Every line in the data below that has the word "hand" should be returned.
[Opening Record excerpts section]
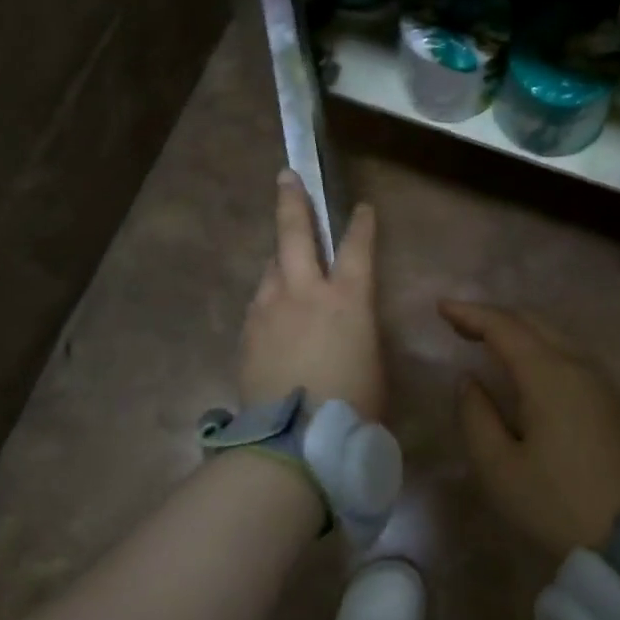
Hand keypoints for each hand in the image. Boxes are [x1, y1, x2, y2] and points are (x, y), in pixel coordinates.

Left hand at [241, 172, 384, 420]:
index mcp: (347, 299)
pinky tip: (273, 320)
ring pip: (272, 269)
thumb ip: (356, 329)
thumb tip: (342, 321)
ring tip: (285, 271)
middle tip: (286, 177)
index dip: (361, 224)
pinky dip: (269, 302)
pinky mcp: (247, 331)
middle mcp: (304, 292)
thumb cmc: (352, 406)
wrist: (294, 441)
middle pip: (295, 232)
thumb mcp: (371, 362)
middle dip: (292, 201)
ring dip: (281, 265)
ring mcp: (269, 308)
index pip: (357, 247)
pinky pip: (260, 304)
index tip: (361, 207)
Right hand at [442, 300, 619, 554]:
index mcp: (549, 376)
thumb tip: (469, 381)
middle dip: (493, 317)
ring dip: (518, 331)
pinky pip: (569, 355)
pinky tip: (525, 366)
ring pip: (554, 336)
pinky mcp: (611, 402)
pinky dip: (539, 347)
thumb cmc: (555, 503)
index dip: (470, 313)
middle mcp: (578, 366)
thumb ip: (475, 415)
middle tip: (459, 323)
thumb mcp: (498, 466)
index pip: (504, 327)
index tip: (441, 307)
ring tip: (486, 340)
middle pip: (532, 323)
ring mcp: (601, 383)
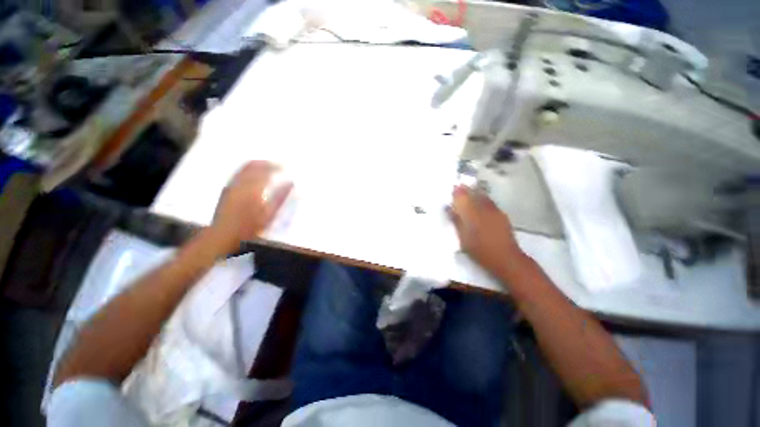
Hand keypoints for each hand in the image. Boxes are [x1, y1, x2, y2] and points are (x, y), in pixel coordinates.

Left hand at [210, 160, 292, 246]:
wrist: (223, 235)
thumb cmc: (250, 226)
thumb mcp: (269, 214)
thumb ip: (280, 197)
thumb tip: (291, 183)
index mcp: (253, 188)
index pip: (265, 170)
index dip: (275, 166)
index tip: (284, 166)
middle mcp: (240, 183)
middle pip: (252, 165)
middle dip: (265, 162)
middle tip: (276, 163)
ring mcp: (231, 185)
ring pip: (244, 168)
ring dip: (256, 164)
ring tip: (266, 165)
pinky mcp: (226, 189)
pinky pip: (238, 173)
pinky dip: (247, 170)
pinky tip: (253, 175)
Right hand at [450, 185, 529, 279]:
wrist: (505, 258)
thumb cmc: (479, 249)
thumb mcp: (463, 236)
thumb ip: (456, 220)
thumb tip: (449, 208)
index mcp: (472, 213)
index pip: (463, 197)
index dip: (457, 191)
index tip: (452, 187)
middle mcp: (484, 208)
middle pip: (474, 194)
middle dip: (466, 190)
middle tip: (460, 187)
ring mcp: (495, 211)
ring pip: (483, 197)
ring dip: (476, 193)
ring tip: (470, 191)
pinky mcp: (502, 215)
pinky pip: (490, 202)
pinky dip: (484, 199)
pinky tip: (482, 202)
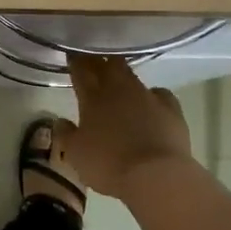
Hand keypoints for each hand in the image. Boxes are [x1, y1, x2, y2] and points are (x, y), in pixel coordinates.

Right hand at [57, 55, 192, 199]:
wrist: (155, 175)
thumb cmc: (108, 165)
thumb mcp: (75, 154)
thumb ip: (65, 134)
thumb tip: (60, 120)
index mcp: (93, 97)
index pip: (81, 70)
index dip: (75, 60)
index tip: (72, 54)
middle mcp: (119, 89)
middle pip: (107, 64)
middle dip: (99, 60)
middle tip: (93, 61)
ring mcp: (147, 96)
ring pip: (132, 75)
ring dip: (123, 74)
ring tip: (118, 78)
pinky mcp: (171, 108)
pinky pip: (159, 93)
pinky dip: (152, 94)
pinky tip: (151, 101)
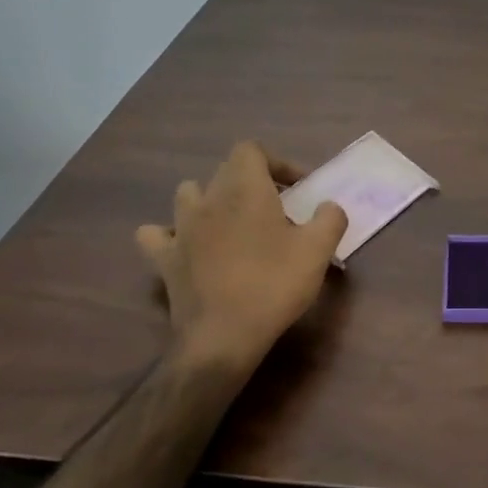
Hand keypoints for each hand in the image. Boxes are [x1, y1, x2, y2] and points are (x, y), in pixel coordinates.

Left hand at [135, 142, 346, 371]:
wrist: (223, 337)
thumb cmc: (274, 285)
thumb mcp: (318, 250)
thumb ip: (330, 218)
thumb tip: (328, 207)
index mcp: (244, 189)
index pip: (251, 149)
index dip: (276, 162)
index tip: (297, 189)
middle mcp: (208, 199)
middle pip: (225, 170)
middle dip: (252, 181)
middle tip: (277, 209)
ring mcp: (180, 228)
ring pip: (189, 194)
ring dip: (210, 199)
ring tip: (231, 222)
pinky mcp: (164, 258)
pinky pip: (156, 234)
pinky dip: (169, 234)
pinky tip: (187, 245)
[Closing Record excerpts section]
Your response –
Hand keypoints for each hand in the image. Boxes are [x1, y1, x2, y2] and points are (x, y), in pixel coordinates.
Left hand at [241, 172, 384, 420]:
Right hand at [442, 300, 619, 554]:
Hand keypoints for each hand in the image. Boxes are [x1, y1, x2, y2] and points are (x, y), in pixel coordinates.
Left hand at [210, 160, 292, 246]:
Right hand at [450, 185, 529, 279]:
Hand keypoints for each hand in the image. Boxes are [x1, y1, x2, y2] and points are (x, y), in pixel coordinates.
Right hand at [57, 55, 192, 199]:
Hand keypoints for each hand in the image. Boxes are [x1, y1, x2, y2] and points are (x, y), in pixel coordinates.
Left hand at [135, 142, 346, 371]:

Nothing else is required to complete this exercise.